We set the initial state as a 2D Gaussian wave packet

$$\psi (t=0)=\frac{1}{{(4\pi {\sigma }^{2})}^{\frac{1}{2}}}\exp \left[-\frac{{(x-{x}_{0})}^{2}}{4{\sigma }^{2}}-\frac{{(y-{y}_{0})}^{2}}{4{\sigma }^{2}}\right]{(1,1)}^{T},$$

(23)

where (x₀, y₀) represents the center of the wave packet. According to the Schrödinger equation \(i{\partial }_{t}\left\vert \psi (t)\right\rangle =H\left\vert \psi (t)\right\rangle\), the time-evolution operator of the non-Hermitian system is expressed as

$$U(t)={e}^{-iHt}=\mathop{\sum}\limits_{n}{e}^{-i{E}_{n}t}\left\vert {\psi }_{n}^{R}\right\rangle \left\langle {\psi }_{n}^{L}\right\vert ,$$

(24)

which shows that those modes with \({{{{{{{\rm{Im}}}}}}}}[{E}_{n}] \, < \, 0\) will vanish due to the exponentially decaying factor, whereas those with \({{{{{{{\rm{Im}}}}}}}}[{E}_{n}] \, > \, 0\) will dominate in the long-time limit.

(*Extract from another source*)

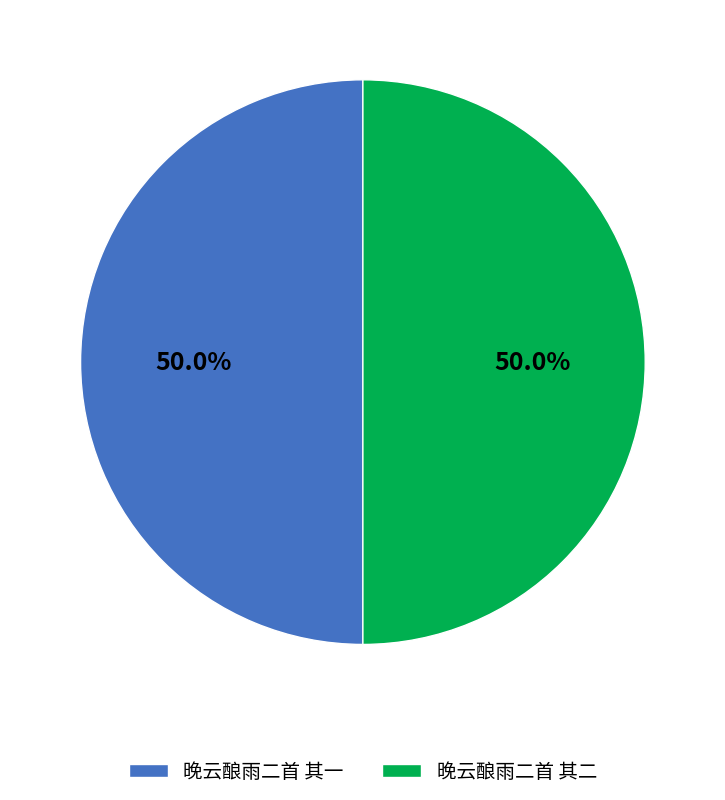

True or false: 晚云酿雨二首 其一 accounts for 50% of the total.

True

For the model of the Chern insulator with a non-Hermitian boundary in our work, since the term H_γ contains an imaginary unit factor, the total Hamiltonian satisfies H^*(γ) = H₀ − H_γ = H₀ + H_−γ = H( − γ). So the sign of γ determines the sign of \({{{{{{{\rm{Im}}}}}}}}[{E}_{n}]\), which in turn determines whether the mode amplitude grows or decays.

Realization of the non-Hermitian boundaries via coupling to environments

In open quantum systems, the coupling between the system and the environment can be described by the Lindblad master equation, i.e.,

$$\frac{{{{{{{{\rm{d}}}}}}}}\rho }{{{{{{{{\rm{d}}}}}}}}t}=-i[H,\rho ]+\mathop{\sum}\limits_{\mu }\left(2{L}_{\mu }\rho {L}_{\mu }^{{{{\dagger}}} }-\left\{{L}_{\mu }^{{{{\dagger}}} }{L}_{\mu },\rho \right\}\right),$$

(25)

where ρ is the density matrix, L_μ’s are the Lindblad dissipators describing quantum jumps due to coupling to the environment. The short-time evolution is described by the Schrödinger evolution under the effective non-Hermitian Hamiltonian \({H}_{eff}=H-i{\sum }_{\mu }{L}_{\mu }^{{{{\dagger}}} }{L}_{\mu }\) with \({{{{{{{\rm{d}}}}}}}}\rho /{{{{{{{\rm{d}}}}}}}}t=-i({H}_{eff}\rho -\rho {H}_{eff}^{{{{\dagger}}} })\)^43,68. Considering the single particle loss and gain with the loss and gain dissipators:

$${L}_{\mu }^{l} =\sqrt{{\gamma }_{l}}({c}_{\mu a}+{c}_{\mu b}),\\ {L}_{\mu }^{g} =\sqrt{{\gamma }_{g}}\left({c}_{\mu a}^{{{{\dagger}}} }+{c}_{\mu b}^{{{{\dagger}}} }\right).$$

(26)

Eq. (26) leads to the effective Hamiltonian, which reads in momentum space as

$${H}_{eff}=H+i({\gamma }_{g}-{\gamma }_{l})\left({\sigma }_{0}+{\sigma }_{x}\right).$$

(27)

The second term in Eq. (27) has a form that produces the non-Hermitian boundary studied in Eq. (3) and Eq. (18). The loss and gain dissipators in Eq. (26) can be realized in reservoir engineering by using nonlocal couplings to auxiliary degrees of freedom which undergo local loss or gain¹¹.